Networking-Forums.com

Professional Discussions => Everything Else in the Data Center => Topic started by: ggnfs000 on October 30, 2017, 09:05:09 PM

Title: DGX-1 Nvidia shortcoming?
Post by: ggnfs000 on October 30, 2017, 09:05:09 PM
I have been following nvidia a lot these days. Their DGX-1 supercomputers priced at 168K$ with Volta architecture claimed to replace 400 servers in a datacenter. specifically designed for AI tasks. There is smaller personal computer version encompassing several Volta GPU-s at 69K$.

https://www.computerworld.com/article/3196105/data-center/nvidias-volta-based-dgx-1-supercomputer-puts-400-servers-in-a-box.html

There are hundreds of apps on nvidia that takes advantage of gpu accelerating computing although most of them seems not mainstream apps, rather seems very scientific, professional, research based applications. Assuming more mainstream apps will take advantage of GPU accelerating computing, the question lingers is can one of these supercomputer replace 400 servers? If one needs to build DC with 400 centers, then there is no need to build one (not to mention the costs involved in doing: building infrastructure, cabling and cooling).

But there seems to be a one major catch.

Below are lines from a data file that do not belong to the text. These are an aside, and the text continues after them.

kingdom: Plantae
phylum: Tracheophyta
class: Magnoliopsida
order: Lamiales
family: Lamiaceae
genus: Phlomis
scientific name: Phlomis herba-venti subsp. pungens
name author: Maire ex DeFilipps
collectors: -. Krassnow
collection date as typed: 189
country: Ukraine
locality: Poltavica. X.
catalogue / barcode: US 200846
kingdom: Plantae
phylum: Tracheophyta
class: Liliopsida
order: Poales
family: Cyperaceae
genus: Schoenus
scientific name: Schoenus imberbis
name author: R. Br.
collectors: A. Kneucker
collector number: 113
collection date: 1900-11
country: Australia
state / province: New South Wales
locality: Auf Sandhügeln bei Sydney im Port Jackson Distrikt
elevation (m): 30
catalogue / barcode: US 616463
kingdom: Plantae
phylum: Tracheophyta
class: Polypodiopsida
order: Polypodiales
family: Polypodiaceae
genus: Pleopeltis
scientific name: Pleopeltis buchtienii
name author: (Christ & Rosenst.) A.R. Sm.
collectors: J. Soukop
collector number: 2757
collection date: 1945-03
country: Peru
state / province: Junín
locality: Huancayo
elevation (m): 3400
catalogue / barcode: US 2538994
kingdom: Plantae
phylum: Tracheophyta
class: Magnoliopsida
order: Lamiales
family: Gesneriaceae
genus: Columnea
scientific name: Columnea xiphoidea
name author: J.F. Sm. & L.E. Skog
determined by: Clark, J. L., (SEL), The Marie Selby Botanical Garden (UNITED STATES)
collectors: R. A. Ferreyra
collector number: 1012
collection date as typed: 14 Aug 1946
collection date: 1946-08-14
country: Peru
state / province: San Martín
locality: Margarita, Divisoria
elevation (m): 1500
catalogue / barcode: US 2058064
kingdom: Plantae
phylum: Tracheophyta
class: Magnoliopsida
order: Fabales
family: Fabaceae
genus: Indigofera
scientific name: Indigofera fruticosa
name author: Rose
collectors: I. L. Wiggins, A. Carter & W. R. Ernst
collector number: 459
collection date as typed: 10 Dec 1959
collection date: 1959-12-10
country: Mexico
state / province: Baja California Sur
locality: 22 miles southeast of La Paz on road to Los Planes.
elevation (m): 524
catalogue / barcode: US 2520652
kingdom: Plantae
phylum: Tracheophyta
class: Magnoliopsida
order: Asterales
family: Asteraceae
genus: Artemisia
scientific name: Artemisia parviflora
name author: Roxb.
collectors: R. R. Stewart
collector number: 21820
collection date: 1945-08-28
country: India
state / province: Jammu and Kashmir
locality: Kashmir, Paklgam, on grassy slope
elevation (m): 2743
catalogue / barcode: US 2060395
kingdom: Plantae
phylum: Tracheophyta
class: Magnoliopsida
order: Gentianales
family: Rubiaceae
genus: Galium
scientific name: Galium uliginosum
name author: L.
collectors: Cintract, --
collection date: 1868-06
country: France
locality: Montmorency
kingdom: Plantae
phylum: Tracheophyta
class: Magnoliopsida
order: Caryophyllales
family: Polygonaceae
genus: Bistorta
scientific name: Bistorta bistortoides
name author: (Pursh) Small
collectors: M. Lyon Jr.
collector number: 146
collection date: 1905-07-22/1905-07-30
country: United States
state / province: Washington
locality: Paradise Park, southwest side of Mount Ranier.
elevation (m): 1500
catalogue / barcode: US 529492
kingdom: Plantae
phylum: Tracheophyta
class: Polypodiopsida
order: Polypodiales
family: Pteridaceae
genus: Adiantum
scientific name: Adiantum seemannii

Data center performance is not just measured by its computing power which NVidia seems to excel. There are also networking and storage. But these boxes just does not compete. Now lets say one heads out to build a miniature datacenter with just one of these boxes.

There is going to be a bottleneck in term of networking as it has couple of 10G NIC adapters. Nowadays 10G is a norm, 40G is gaining traction and 100G is already out. Now assuming 400 servers just had one NIC interface at 40G, then overall network throughput for all of them is around 16000G/s. Just to point out, I am talking very rough number here.

Storage is another concern. What are typical storage server nowadays? I think it is measured in petabytes. It has about meager 4x 1.8T SSD with total of less than 10TB. I am not sure if this is a direct storage-to-CPU PCIe connection or still going over concentional storage controller.

So I still doubt that it can replace the 400 servers quite the way it is now. There is no question this supercomputer is just amazing beast. However to really replace 400 servers, i think nvidia needs to do more in terms of networking and storage.

Perhaps partner with storage and network partners to come out with PODs? I think this might be the best way for Nvidia going forward at least for now.
It might be too much for now to build storage and network gears in-house for Nvidia.






Title: Re: DGX-1 Nvidia shortcoming?
Post by: deanwebb on November 01, 2017, 07:33:52 AM
This could be great for a specialized, low-data / high-compute task such as running weather models or other analytical tasks of that nature, where the benefit is not how fast it comes up with one answer, but how fast it comes up with ten billion answers and then aggregates them into a set of most likely outcomes.
Title: Re: DGX-1 Nvidia shortcoming?
Post by: ggnfs000 on November 06, 2017, 06:42:20 PM
Quote from: deanwebb on November 01, 2017, 07:33:52 AM
This could be great for a specialized, low-data / high-compute task such as running weather models or other analytical tasks of that nature, where the benefit is not how fast it comes up with one answer, but how fast it comes up with ten billion answers and then aggregates them into a set of most likely outcomes.

yes for specific applications, i think it will be great. I dont think it is yet to replace entire data center.